#### [EXCERPT]
————————

Rafah, December 14 (RHC)-- Heavy rains and cold winds in Gaza overnight have worsened the misery of displaced Palestinian families forced from their homes and now huddling in flimsy and flooded tents.  At a tent camp in Rafah, located on sandy terrain strewn with rubbish, people were seen trying to recover from a horrible night, carrying buckets of sand to cover puddles inside or around their tents, and hanging up soggy clothes.

Some families have proper tents, but others are making do with tarpaulins or thin, see-through plastic made to protect goods, not provide shelter to people.  Many tents had no groundsheets, so people spent the night huddling on wet sand.

Aziza al-Shabrawi tried in vain to get the rainwater out of her family’s tent, pointing to her two children living in such precarious conditions.   “My son is sick because of the bitter cold and my daughter is barefoot. It’s like we are beggars,” said the 38-year-old. “No one cares, and no one helps.”

Yasmin Mhani said she woke up in the night to find her seven-month-old child soaking wet. Her family of five are sharing a single blanket after their home was destroyed by an Israeli air strike and they lost one of the children, as well as all their possessions.

————————

#### [THE DATA]
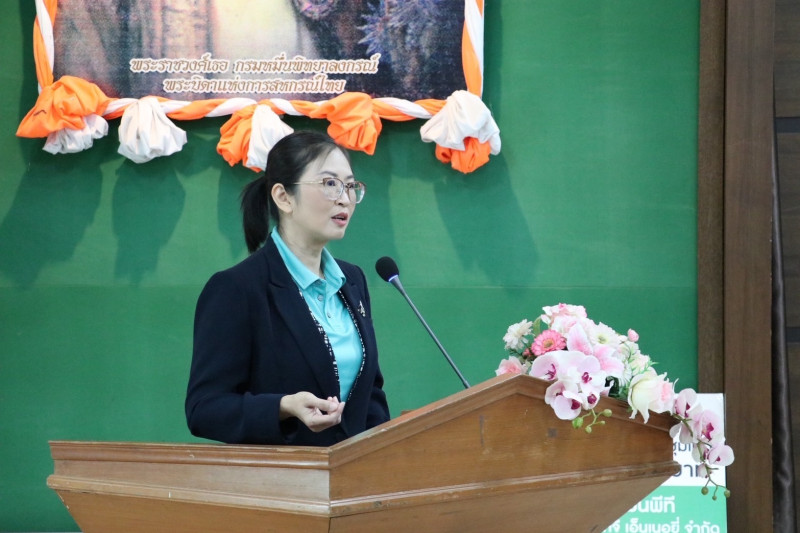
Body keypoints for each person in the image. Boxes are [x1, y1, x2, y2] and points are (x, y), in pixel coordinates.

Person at [185, 130, 390, 446]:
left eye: (350, 186)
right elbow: (204, 409)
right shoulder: (237, 289)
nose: (345, 198)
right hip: (282, 473)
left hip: (354, 472)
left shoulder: (352, 280)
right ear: (283, 197)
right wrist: (282, 407)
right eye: (330, 183)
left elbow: (370, 392)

————————

#### [WORK INSTRUCTION A]
Output the passage of the Gaza report from "Some families have" up to and including "all their possessions." without any changes.
#### [WORK INSTRUCTION B]
Go on with the report on displaced families in Gaza, starting right after its final sentence.
The records that come after the news report are separate material and have no connection to it.

#### [EXERCISE RESPONSE A]
Some families have proper tents, but others are making do with tarpaulins or thin, see-through plastic made to protect goods, not provide shelter to people.  Many tents had no groundsheets, so people spent the night huddling on wet sand.

Aziza al-Shabrawi tried in vain to get the rainwater out of her family’s tent, pointing to her two children living in such precarious conditions.   “My son is sick because of the bitter cold and my daughter is barefoot. It’s like we are beggars,” said the 38-year-old. “No one cares, and no one helps.”

Yasmin Mhani said she woke up in the night to find her seven-month-old child soaking wet. Her family of five are sharing a single blanket after their home was destroyed by an Israeli air strike and they lost one of the children, as well as all their possessions.

#### [EXERCISE RESPONSE B]
“Our house was destroyed, our child was martyred and I remain facing it all.  This is the fifth place we have had to move to, fleeing from one place to another, with nothing but a T-shirt on,” she said, hanging wet clothes outside her tent.   Videos shared on social media showed people wading through flooded streets as they carried family members killed in the Israeli bombardment and wrapped in white shrouds.  The heavy rains and strong winds have made it harder to bury the dead.

Al Jazeera correspondent Tareq Abu Azzoum, reporting from al-Mawasi in southern Gaza, said the rainfall has sparked new challenges for a majority of Palestinians.  “It’s especially worrying for those who evacuated their houses and followed the orders of the Israeli occupation forces to flee to the south,” he said.  “People here face a dramatic and deteriorating situation as they have moved from living in concrete houses to camps with tents that lack all kinds of basic needs.”

The Palestinians in Gaza have been fleeing south in tens of thousands by any means necessary – car, truck, horse-drawn cart, or on foot – turning Rafah into a sea of tents and makeshift shelters of wood and plastic sheeting.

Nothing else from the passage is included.